Are you having a financial crisis and worrying about how to solve it? It is common to get confused and tense whenever there is a requirement for huge funding. But there are multiple ways of how you generate funding to solve these crises. One of the easiest and quickest ways to get instant funding is to apply for a loan against a property.
As you might guess from the name, the loan against property is a type of secured loan which involves your property as a guarantee against the loan amount. The property acts as security for the lender though the ownership of these properties remains yours.
The maximum amount of loan you can get against the property is usually equal to 40%-60% of the property’s present Market value.
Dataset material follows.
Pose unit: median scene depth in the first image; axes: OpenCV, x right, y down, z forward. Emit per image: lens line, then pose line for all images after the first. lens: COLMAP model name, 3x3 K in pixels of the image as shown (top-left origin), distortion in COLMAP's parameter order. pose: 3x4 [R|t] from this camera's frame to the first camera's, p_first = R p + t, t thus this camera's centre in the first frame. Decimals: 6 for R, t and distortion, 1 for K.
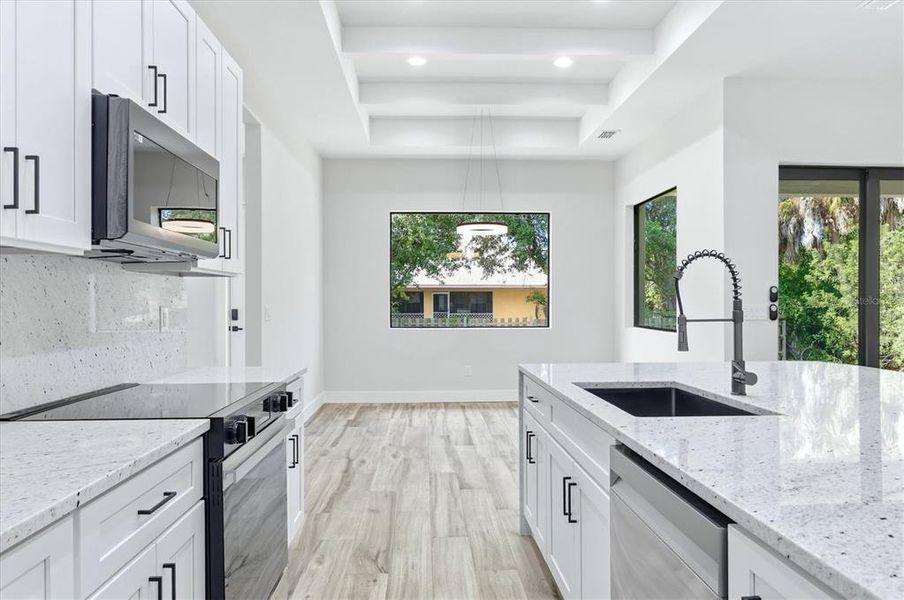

Age Groups Of The Borrower
While applying for a loan against the borrower’s property age plays a crucial role in determining the repayment capacity. If you are already at retirement age or about to retire within a few years, then it is highly unlikely that the application for the loan will be approved. In such cases, it is better to opt for loans that have a shorter repayment period but it could result in higher EMIs payment per month.
Steady Source Of Income
One of the basic and crucial factors for a loan against property is to have a regular and stable source of income. As it earns the confidence of the lender that you will be able to pay EMIs regularly.
Previous Credit History
The worst thing that you can have while applying for a loan against property is a bad credit score. As every bank or lender first checks your previous credit history before approving your loan application. The late payments bounced checks, and other default charges could have a bad effect on your credit history.
Repayment Period Of The Loan
The Repayment period is crucial as a longer repayment tenure could help you to get a loan against property easily and at a lower EMIs. While if you choose shorter repayment tenures it will provide you with a lower rate of interest, but the amount of loan you can get in such situations is also low. Generally, younger people can get a longer repayment period compared to older people as they are closer to the retirement age.
Inadequate Documents Of Property
The property against which loans are raised should have all proper legal documents. The document includes the title deed, plan of the building, approval certificate from the necessary authorities, etc. are crucial to define your current financial situation. The bank authorities will require proper NOC to ensure that the property is approved by all the local and legal authorities.
Previously Rejected Loan Application
The financial institutions and credit offices keep records of your previously rejected loan applications. These rejected applications could appear while checking credit history and could decrease the chance of approval of the application. So it is crucial to apply for a loan only in a situation of emergency; otherwise, it is better to avoid unnecessary application for a loan against property.
Thus these are few factors that affect your eligibility criteria for a loan against property. Apart from the above-mentioned factors, there are various situations or mistakes that you can make, which could decrease your chances of approval.